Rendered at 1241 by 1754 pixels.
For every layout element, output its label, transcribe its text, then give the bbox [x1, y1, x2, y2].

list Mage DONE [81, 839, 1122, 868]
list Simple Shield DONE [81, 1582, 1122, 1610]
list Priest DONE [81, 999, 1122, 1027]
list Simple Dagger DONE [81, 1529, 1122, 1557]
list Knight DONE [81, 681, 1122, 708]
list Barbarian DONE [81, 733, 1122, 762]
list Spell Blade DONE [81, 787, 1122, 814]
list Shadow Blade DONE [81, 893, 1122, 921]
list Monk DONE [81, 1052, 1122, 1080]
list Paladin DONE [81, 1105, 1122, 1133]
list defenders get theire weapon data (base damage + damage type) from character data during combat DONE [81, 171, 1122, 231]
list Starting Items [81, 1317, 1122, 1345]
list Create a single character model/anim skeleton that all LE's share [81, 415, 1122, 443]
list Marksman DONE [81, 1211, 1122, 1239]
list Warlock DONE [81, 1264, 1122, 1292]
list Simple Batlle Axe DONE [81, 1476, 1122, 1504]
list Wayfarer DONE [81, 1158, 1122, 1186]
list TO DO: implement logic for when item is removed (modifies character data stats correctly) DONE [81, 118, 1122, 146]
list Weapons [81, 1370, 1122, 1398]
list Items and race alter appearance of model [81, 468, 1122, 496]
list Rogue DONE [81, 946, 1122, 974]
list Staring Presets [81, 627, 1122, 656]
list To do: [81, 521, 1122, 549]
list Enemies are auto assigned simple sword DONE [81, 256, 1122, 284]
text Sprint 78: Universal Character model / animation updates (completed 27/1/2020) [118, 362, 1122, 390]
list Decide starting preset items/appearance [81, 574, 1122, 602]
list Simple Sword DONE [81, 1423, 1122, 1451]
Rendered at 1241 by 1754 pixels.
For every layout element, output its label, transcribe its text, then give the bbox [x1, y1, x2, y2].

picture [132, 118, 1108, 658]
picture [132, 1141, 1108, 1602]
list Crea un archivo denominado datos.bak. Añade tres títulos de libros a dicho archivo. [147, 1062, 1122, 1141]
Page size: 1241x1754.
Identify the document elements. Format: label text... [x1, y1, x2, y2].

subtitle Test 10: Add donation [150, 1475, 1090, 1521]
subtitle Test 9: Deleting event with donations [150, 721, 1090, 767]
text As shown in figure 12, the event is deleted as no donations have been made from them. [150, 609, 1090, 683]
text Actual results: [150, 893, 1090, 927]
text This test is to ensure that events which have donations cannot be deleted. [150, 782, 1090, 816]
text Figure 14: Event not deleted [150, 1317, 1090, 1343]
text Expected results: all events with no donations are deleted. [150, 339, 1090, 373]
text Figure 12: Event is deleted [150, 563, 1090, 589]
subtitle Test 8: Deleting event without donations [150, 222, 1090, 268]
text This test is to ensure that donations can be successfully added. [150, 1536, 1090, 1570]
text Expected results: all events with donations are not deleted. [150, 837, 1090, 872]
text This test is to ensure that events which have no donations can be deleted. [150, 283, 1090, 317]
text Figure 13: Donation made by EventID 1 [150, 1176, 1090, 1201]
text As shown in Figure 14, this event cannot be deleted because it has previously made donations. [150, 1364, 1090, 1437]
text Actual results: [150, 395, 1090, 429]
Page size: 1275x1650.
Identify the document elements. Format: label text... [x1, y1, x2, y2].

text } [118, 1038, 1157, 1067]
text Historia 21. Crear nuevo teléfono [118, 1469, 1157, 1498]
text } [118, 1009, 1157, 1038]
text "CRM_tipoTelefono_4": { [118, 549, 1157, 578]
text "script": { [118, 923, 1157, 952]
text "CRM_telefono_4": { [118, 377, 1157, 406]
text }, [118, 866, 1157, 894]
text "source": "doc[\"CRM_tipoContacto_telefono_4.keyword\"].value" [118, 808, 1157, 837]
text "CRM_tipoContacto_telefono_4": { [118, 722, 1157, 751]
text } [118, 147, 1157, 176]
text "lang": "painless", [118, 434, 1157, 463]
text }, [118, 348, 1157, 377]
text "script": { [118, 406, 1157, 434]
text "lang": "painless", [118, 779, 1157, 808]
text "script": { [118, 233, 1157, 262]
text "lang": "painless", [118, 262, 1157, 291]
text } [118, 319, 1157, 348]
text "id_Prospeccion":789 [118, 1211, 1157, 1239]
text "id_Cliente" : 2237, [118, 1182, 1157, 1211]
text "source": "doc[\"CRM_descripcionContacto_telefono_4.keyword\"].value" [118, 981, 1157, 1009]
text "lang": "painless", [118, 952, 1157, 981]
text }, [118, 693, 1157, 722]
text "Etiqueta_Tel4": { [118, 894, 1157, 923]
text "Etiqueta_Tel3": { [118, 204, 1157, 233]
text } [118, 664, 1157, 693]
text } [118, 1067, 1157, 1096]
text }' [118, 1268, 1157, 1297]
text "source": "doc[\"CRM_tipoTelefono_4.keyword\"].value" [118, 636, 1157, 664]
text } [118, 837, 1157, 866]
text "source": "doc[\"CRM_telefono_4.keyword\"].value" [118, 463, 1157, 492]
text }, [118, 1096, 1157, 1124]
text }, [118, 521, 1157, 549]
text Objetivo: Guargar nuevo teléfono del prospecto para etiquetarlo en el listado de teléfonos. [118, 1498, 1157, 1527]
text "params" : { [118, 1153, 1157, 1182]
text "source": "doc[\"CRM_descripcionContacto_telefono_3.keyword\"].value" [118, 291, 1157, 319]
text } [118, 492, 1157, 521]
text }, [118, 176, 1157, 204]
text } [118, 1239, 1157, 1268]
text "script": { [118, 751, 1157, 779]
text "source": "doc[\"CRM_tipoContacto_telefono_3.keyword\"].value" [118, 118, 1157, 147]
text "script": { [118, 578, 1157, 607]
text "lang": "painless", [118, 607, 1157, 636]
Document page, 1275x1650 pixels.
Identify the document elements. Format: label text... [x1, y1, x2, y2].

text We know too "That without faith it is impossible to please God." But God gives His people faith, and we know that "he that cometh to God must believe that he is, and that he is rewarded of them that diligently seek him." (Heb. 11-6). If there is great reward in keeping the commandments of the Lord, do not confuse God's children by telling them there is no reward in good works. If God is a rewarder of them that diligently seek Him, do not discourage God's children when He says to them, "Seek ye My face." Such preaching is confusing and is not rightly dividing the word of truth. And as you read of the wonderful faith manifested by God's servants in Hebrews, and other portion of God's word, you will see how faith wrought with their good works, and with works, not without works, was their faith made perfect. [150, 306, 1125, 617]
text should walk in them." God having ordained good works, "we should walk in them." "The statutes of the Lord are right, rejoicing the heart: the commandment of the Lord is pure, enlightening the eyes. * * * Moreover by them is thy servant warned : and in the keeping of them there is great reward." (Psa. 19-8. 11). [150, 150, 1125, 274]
• • • • • • •
Return every line of the entries above unchanged, copying each one character for character.

Rendered at 1241 by 1754 pixels.
For every layout element, output its label, transcribe its text, then give the bbox [x1, y1, x2, y2].

list Mage DONE [81, 839, 1122, 868]
list Simple Shield DONE [81, 1582, 1122, 1610]
list Priest DONE [81, 999, 1122, 1027]
list Simple Dagger DONE [81, 1529, 1122, 1557]
list Knight DONE [81, 681, 1122, 708]
list Barbarian DONE [81, 733, 1122, 762]
list Spell Blade DONE [81, 787, 1122, 814]
list Shadow Blade DONE [81, 893, 1122, 921]
list Monk DONE [81, 1052, 1122, 1080]
list Paladin DONE [81, 1105, 1122, 1133]
list defenders get theire weapon data (base damage + damage type) from character data during combat DONE [81, 171, 1122, 231]
list Starting Items [81, 1317, 1122, 1345]
list Create a single character model/anim skeleton that all LE's share [81, 415, 1122, 443]
list Marksman DONE [81, 1211, 1122, 1239]
list Warlock DONE [81, 1264, 1122, 1292]
list Simple Batlle Axe DONE [81, 1476, 1122, 1504]
list Wayfarer DONE [81, 1158, 1122, 1186]
list TO DO: implement logic for when item is removed (modifies character data stats correctly) DONE [81, 118, 1122, 146]
list Weapons [81, 1370, 1122, 1398]
list Items and race alter appearance of model [81, 468, 1122, 496]
list Rogue DONE [81, 946, 1122, 974]
list Staring Presets [81, 627, 1122, 656]
list To do: [81, 521, 1122, 549]
list Enemies are auto assigned simple sword DONE [81, 256, 1122, 284]
text Sprint 78: Universal Character model / animation updates (completed 27/1/2020) [118, 362, 1122, 390]
list Decide starting preset items/appearance [81, 574, 1122, 602]
list Simple Sword DONE [81, 1423, 1122, 1451]
Rendered at 1241 by 1754 pixels.
For every layout element, output its label, transcribe its text, then give the bbox [x1, y1, x2, y2].

picture [132, 118, 1108, 658]
picture [132, 1141, 1108, 1602]
list Crea un archivo denominado datos.bak. Añade tres títulos de libros a dicho archivo. [147, 1062, 1122, 1141]
Page size: 1241x1754.
Identify the document elements. Format: label text... [x1, y1, x2, y2].

subtitle Test 10: Add donation [150, 1475, 1090, 1521]
subtitle Test 9: Deleting event with donations [150, 721, 1090, 767]
text As shown in figure 12, the event is deleted as no donations have been made from them. [150, 609, 1090, 683]
text Actual results: [150, 893, 1090, 927]
text This test is to ensure that events which have donations cannot be deleted. [150, 782, 1090, 816]
text Figure 14: Event not deleted [150, 1317, 1090, 1343]
text Expected results: all events with no donations are deleted. [150, 339, 1090, 373]
text Figure 12: Event is deleted [150, 563, 1090, 589]
subtitle Test 8: Deleting event without donations [150, 222, 1090, 268]
text This test is to ensure that donations can be successfully added. [150, 1536, 1090, 1570]
text Expected results: all events with donations are not deleted. [150, 837, 1090, 872]
text This test is to ensure that events which have no donations can be deleted. [150, 283, 1090, 317]
text Figure 13: Donation made by EventID 1 [150, 1176, 1090, 1201]
text As shown in Figure 14, this event cannot be deleted because it has previously made donations. [150, 1364, 1090, 1437]
text Actual results: [150, 395, 1090, 429]
Page size: 1275x1650.
Identify the document elements. Format: label text... [x1, y1, x2, y2].

text } [118, 1038, 1157, 1067]
text Historia 21. Crear nuevo teléfono [118, 1469, 1157, 1498]
text } [118, 1009, 1157, 1038]
text "CRM_tipoTelefono_4": { [118, 549, 1157, 578]
text "script": { [118, 923, 1157, 952]
text "CRM_telefono_4": { [118, 377, 1157, 406]
text }, [118, 866, 1157, 894]
text "source": "doc[\"CRM_tipoContacto_telefono_4.keyword\"].value" [118, 808, 1157, 837]
text "CRM_tipoContacto_telefono_4": { [118, 722, 1157, 751]
text } [118, 147, 1157, 176]
text "lang": "painless", [118, 434, 1157, 463]
text }, [118, 348, 1157, 377]
text "script": { [118, 406, 1157, 434]
text "lang": "painless", [118, 779, 1157, 808]
text "script": { [118, 233, 1157, 262]
text "lang": "painless", [118, 262, 1157, 291]
text } [118, 319, 1157, 348]
text "id_Prospeccion":789 [118, 1211, 1157, 1239]
text "id_Cliente" : 2237, [118, 1182, 1157, 1211]
text "source": "doc[\"CRM_descripcionContacto_telefono_4.keyword\"].value" [118, 981, 1157, 1009]
text "lang": "painless", [118, 952, 1157, 981]
text }, [118, 693, 1157, 722]
text "Etiqueta_Tel4": { [118, 894, 1157, 923]
text "Etiqueta_Tel3": { [118, 204, 1157, 233]
text } [118, 664, 1157, 693]
text } [118, 1067, 1157, 1096]
text }' [118, 1268, 1157, 1297]
text "source": "doc[\"CRM_tipoTelefono_4.keyword\"].value" [118, 636, 1157, 664]
text } [118, 837, 1157, 866]
text "source": "doc[\"CRM_telefono_4.keyword\"].value" [118, 463, 1157, 492]
text }, [118, 1096, 1157, 1124]
text }, [118, 521, 1157, 549]
text Objetivo: Guargar nuevo teléfono del prospecto para etiquetarlo en el listado de teléfonos. [118, 1498, 1157, 1527]
text "params" : { [118, 1153, 1157, 1182]
text "source": "doc[\"CRM_descripcionContacto_telefono_3.keyword\"].value" [118, 291, 1157, 319]
text } [118, 492, 1157, 521]
text }, [118, 176, 1157, 204]
text } [118, 1239, 1157, 1268]
text "script": { [118, 751, 1157, 779]
text "source": "doc[\"CRM_tipoContacto_telefono_3.keyword\"].value" [118, 118, 1157, 147]
text "script": { [118, 578, 1157, 607]
text "lang": "painless", [118, 607, 1157, 636]
Document page, 1275x1650 pixels.
Identify the document elements. Format: label text... [x1, y1, x2, y2].

text We know too "That without faith it is impossible to please God." But God gives His people faith, and we know that "he that cometh to God must believe that he is, and that he is rewarded of them that diligently seek him." (Heb. 11-6). If there is great reward in keeping the commandments of the Lord, do not confuse God's children by telling them there is no reward in good works. If God is a rewarder of them that diligently seek Him, do not discourage God's children when He says to them, "Seek ye My face." Such preaching is confusing and is not rightly dividing the word of truth. And as you read of the wonderful faith manifested by God's servants in Hebrews, and other portion of God's word, you will see how faith wrought with their good works, and with works, not without works, was their faith made perfect. [150, 306, 1125, 617]
text should walk in them." God having ordained good works, "we should walk in them." "The statutes of the Lord are right, rejoicing the heart: the commandment of the Lord is pure, enlightening the eyes. * * * Moreover by them is thy servant warned : and in the keeping of them there is great reward." (Psa. 19-8. 11). [150, 150, 1125, 274]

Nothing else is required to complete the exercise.